Hypothesis 3 was only partially supported. Greater group participation was associated with increased risk of physical IPV for those living in neighborhoods with high perceived disorder, with no variation by neighborhood income. Furthermore, high social support was associated with decreased risk of non-physical IPV for those living in neighborhoods with lower perceived disorder, but this did not differ by neighborhood income. The counter-intuitive effects of group participation may be due to the fact that the experience of IPV can be socially isolating, and victims may be joining groups and seeking support to overcome this isolation. More longitudinal and qualitative research is needed to further investigate this relationship, and determine the temporal and in-depth nature of this type of help-seeking in relation to IPV victimization. However, in a concept-mapping study, both urban and suburban women identified community resources and support systems as most strongly related to IPV cessation (Burke et al. 2006). Another possible explanation for this unexpected effect could be reflective of the theory of “status incompatibility”. This theory argues that in situations where a partner has lower status (e.g., education, income or social status) than their partner, the lower status partner may feel threatened by their partner’s growth, and the partner with higher status may be at increased risk of interpersonal conflict and violent victimization (Gielen et al. 1994). Thus, women or men who are more engaged in neighborhood groups than their partners may be at increased risk of experiencing IPV because of this status incompatibility. However, one limitation to this explanation is that we do not know the social status of the study participants’ partners.

A number of limitations to this study must be considered when interpreting results. The cross-sectional nature of the data limits the ability to draw causal inferences. The survey was only conducted in English, and only residents with telephone land-lines were sampled, thus limiting the representativeness of the sample. Furthermore, IPV may have been under-reported in the sample given the highly sensitive nature of the issue. In public health research, researchers are often interested in individuals at highest risk because such exploration presents key opportunities for the design of interventions. We dichotomized our social capital and neighborhood characteristic variables because we were interested in such thresholds of risk. Our use of dichotomized variables may have led to a loss of information in the sense that we may have missed associations. If we had used continuous variables, we may have learned that the associations are linear and not based on a threshold. However, our use of dichotomous variables representing high risk categories was justified given our interest in these risk thresholds, and that our data are representative of the city population, as opposed to being reflective of a specialized group (e.g., low income women). General methodological limitations to neighborhood research also apply to this study, including the subjectivity of the definition of neighborhood, and lack of consideration of compositional effects that may determine residency in certain neighborhoods.
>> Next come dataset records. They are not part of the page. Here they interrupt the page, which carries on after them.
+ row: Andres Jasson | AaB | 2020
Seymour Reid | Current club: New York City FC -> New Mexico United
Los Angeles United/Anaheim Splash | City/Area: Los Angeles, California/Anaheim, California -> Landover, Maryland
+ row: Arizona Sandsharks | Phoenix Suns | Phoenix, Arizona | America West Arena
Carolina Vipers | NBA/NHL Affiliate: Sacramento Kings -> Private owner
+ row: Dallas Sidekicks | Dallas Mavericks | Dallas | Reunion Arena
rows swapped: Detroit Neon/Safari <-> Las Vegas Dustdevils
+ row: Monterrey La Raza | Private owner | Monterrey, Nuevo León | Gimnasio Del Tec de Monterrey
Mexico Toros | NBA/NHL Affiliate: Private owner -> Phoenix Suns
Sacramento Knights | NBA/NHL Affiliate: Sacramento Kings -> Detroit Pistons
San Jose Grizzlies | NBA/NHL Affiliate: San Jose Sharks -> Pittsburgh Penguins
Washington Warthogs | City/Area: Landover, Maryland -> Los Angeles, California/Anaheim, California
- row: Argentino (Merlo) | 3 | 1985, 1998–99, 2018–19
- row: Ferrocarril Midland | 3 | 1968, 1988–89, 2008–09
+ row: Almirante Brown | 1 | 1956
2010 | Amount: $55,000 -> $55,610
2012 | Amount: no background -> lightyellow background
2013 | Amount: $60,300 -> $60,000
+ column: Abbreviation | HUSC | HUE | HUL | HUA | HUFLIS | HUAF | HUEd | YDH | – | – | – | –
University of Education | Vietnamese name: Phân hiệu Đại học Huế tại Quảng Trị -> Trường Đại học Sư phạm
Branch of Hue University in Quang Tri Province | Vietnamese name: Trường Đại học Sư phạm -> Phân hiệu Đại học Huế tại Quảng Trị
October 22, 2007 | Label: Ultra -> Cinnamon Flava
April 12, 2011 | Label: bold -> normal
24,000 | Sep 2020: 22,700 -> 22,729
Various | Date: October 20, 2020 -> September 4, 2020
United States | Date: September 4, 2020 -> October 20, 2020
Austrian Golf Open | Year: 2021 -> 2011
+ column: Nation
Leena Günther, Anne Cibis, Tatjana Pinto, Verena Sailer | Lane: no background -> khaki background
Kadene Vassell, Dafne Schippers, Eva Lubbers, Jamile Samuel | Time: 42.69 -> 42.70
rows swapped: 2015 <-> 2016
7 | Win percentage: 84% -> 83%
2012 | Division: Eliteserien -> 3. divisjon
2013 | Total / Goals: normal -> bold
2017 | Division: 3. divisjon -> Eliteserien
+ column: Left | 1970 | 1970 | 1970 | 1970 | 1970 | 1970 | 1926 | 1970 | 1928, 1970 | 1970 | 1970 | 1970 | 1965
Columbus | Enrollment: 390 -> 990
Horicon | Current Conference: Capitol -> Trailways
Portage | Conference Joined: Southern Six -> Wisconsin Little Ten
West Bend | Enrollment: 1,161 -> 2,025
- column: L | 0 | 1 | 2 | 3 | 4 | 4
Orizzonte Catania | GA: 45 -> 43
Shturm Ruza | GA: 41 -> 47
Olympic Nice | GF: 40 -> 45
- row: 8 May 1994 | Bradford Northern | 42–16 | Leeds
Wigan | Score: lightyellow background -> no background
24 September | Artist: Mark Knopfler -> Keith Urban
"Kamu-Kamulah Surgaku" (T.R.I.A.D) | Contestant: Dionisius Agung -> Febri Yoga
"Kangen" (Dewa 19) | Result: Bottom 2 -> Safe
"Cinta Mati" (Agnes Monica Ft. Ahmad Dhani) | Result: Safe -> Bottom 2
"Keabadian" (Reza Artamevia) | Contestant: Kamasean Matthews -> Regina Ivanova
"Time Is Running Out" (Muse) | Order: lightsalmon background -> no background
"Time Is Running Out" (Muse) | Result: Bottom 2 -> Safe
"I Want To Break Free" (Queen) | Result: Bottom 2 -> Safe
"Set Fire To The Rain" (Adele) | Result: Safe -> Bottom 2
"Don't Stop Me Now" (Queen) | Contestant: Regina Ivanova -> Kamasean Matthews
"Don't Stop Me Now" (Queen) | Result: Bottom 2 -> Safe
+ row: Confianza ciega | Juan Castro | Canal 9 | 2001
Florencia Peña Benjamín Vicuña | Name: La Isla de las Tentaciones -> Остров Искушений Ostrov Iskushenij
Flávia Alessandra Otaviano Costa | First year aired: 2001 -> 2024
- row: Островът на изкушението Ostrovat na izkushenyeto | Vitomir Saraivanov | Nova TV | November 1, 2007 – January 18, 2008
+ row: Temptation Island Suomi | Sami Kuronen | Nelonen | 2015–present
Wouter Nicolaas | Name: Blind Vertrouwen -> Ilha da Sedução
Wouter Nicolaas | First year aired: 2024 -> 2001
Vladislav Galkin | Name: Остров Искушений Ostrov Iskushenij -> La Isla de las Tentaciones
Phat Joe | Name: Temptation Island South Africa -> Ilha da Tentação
Overall, study findings highlight the importance of examining social capital and contextual characteristics at multiple levels; that is, both social network- and neighborhood-level factors are relevant for different types of IPV. Future work in this area should also pay greater attention to gender differences given the prevalence of IPV among both women and men in the sample. Analyses such as these can inform the development of community-based interventions to address complex social network- and neighborhood-level contextual factors related to IPV in an effort to prevent and reduce this serious public health problem.